Meral Akşener hakkındaki bu görüşlerimiz Akşener'in siyasi geçmişini iyi bildiğimiz ve daima gözünün yukarılarda olduğu için ahdi vefayı hiç önemsemediğinin şahidi olduğumuzdandır.

Meral hanım 1994 yılında Çiller tarafından siyasete adım attırıldı ve ilk olarak yine Tansu Çiller tarafından doğru yol partisi İzmit Belediye başkanlığına aday yapıldı.

Başkanlığı kazanamayınca 1995 1999 genel seçimlerinde milletvekili yapıldı.

Daha sonraki yıllarda Sayın Çillere karşı çıkarak Çiller aleyhinde yalancılık ve hırsızlıkla suçlamalar yaparak DYP partisinin başına geçmeye çalıştı ama onu da başaramadı.

Daha sonra bu tarihten itibaren Akşener, rotasını Recep Tayyip Erdoğan ve Abdullah Gül’ün önderliğini yaptığı Yenilik/çiler hareketine çevirdi.

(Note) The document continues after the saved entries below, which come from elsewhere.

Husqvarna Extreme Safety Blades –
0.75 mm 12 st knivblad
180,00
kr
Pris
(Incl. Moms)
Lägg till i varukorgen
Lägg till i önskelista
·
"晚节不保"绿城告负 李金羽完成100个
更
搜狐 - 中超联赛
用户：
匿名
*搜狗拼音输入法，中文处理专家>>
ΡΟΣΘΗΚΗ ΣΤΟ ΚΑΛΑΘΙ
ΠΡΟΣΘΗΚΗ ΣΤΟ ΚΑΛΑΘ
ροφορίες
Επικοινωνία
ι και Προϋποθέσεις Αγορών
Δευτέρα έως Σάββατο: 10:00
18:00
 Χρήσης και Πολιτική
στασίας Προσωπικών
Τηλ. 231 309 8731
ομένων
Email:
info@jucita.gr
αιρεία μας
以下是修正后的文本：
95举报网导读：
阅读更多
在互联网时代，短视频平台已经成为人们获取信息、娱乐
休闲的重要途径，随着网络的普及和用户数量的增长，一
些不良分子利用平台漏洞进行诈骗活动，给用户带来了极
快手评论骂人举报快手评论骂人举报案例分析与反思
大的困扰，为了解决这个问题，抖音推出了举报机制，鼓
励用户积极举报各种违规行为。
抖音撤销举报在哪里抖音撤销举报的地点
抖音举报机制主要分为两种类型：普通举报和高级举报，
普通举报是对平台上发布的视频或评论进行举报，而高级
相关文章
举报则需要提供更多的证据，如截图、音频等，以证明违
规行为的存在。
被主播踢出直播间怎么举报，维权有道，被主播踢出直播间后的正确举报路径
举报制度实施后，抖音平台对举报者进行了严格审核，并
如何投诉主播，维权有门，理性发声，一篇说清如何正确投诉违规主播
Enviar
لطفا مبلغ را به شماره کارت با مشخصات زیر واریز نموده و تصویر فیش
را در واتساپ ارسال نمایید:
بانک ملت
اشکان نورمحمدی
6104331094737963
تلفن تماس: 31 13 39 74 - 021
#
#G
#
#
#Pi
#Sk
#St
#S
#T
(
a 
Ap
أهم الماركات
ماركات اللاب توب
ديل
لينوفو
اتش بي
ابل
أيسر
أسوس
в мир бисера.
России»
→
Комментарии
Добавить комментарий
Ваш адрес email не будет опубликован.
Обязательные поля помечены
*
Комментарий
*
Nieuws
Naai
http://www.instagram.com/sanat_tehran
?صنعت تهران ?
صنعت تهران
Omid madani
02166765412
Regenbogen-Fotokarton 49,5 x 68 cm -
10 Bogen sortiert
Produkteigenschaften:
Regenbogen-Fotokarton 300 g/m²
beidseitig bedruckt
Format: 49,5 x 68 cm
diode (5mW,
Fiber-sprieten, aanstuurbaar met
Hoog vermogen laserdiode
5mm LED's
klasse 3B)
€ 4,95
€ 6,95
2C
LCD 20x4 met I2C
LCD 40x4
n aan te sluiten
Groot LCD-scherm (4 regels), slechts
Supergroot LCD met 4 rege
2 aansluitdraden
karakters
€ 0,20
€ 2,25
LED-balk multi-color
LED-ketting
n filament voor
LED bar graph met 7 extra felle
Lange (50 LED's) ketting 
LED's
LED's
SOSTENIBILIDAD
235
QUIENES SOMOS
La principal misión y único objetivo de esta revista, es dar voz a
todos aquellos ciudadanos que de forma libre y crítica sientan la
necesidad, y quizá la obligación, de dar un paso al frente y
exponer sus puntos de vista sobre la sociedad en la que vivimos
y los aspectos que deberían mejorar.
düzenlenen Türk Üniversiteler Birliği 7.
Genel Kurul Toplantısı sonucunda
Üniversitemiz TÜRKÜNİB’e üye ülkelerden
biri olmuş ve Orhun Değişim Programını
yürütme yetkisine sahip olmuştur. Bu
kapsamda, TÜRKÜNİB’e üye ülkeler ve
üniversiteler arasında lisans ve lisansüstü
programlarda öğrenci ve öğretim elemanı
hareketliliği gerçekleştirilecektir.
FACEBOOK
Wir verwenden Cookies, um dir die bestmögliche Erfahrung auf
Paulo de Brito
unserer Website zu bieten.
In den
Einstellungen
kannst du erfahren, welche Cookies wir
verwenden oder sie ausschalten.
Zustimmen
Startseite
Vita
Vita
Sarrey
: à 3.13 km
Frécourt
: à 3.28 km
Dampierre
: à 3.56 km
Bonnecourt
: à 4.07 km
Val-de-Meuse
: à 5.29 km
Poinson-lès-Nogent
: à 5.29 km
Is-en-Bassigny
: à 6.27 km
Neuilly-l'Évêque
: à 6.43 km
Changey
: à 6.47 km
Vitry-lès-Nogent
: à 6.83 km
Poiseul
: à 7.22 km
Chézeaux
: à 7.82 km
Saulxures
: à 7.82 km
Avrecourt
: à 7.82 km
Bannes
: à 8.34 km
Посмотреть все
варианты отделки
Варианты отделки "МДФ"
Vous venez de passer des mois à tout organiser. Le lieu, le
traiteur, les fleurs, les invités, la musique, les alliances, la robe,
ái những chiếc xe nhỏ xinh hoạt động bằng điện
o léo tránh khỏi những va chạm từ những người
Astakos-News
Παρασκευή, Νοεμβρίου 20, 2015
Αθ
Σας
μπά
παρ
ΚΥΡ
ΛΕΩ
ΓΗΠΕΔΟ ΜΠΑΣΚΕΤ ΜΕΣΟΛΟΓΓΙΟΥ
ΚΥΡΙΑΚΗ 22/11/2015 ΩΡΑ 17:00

“Türkiye’yi geleceğe hazırlayacak bir siyasi harekete ihtiyaç var” diyerek, Bundan dolayı Yenilikçi hareket ile birlikte olduğunu söyledi.

Ancak Akşener’in Yenilikçi hareket ile olan ilişkisi de oldukça kısa sürdü; hepsi topu, topu 29 günde bitti.

Akşener'in hırsı ve ihtirası halen bitmemiş bu kez de Sayın Bahçeli'nin yanında yer almayı başarmıştı.

Daha sonra TBMM Grup Başkan vekilliği görevini alması ile yeniden ihtirası canlanarak MHP’nin başına geçmenin hesabını yapmaya başladı her zaman ki huyu gibi.

Ancak parti içi huzursuzluğundan dolayı Sayın Bahçeli Akşener'i ve yanında ki destekçileri ile birlikte bunları partiden ihraç etti.

Sonra ayrıldığı arkadaşlarıyla birlikte İyi partiyi kurdular, netice de o yandaşlarıyla da geçinemediği için birçok değerli siyasilerin yanından ayrılmasına neden oldu. Kısaca şimdiye kadar hiçbir yandaşına, hiçbir partiye ve yardımcılarına ahdi vefa duymayan Meral Hanım iyi parti başkanı olarak Altılı masa çalışmaları sürecindeki olumsuzluklarını yukarıda sözünü ettiğim “nedir bu şiddet, bu celal” başlıklı yazımda bahsetmiştim.

Bu yazım ise o günkü yazının doğruluğunu ve gelecekteki ihtimallerin gerçeğe yakın oluşunu anlatmak içindi.

2024 yerel seçimlerde kimseyle ittifak kurmayacağım, her il ve ilçelerde tek başımıza seçimlere gireceğiz sözlerinin devamlı arkasında durması ile bu tür beklentilerinin arkasında anlaşmaların olabileceği gerçeğinin olasılığı ağırlık kazanmaktadır.

Son günlerde Sayın Cumhurbaşkanımız ile Devlet Bahçeli'nin arasında Süleyman soylu konusunda bir hayli sürtüşme ve anlaşmazlıklar yaşamaya başlamasıyla Cumhurbaşkanımızın artık bahçeli'yi de gözden çıkarmak düşüncesinde olduğu varsayımının gerçek olma ihtimalini güçlendirmektedir.

Bu nedenlerden dolayı bu zaman içerisinde Sayın Meral Akşener neden Cumhurbaşkanımız ile anlaşmış olmasın! Neden kendisine Başbakanlık vadi vermiş olmasın diye düşünülmekle birlikte yakın bir zaman içerisinde o koltuğa oturursa hiç şaşmamak gerekir.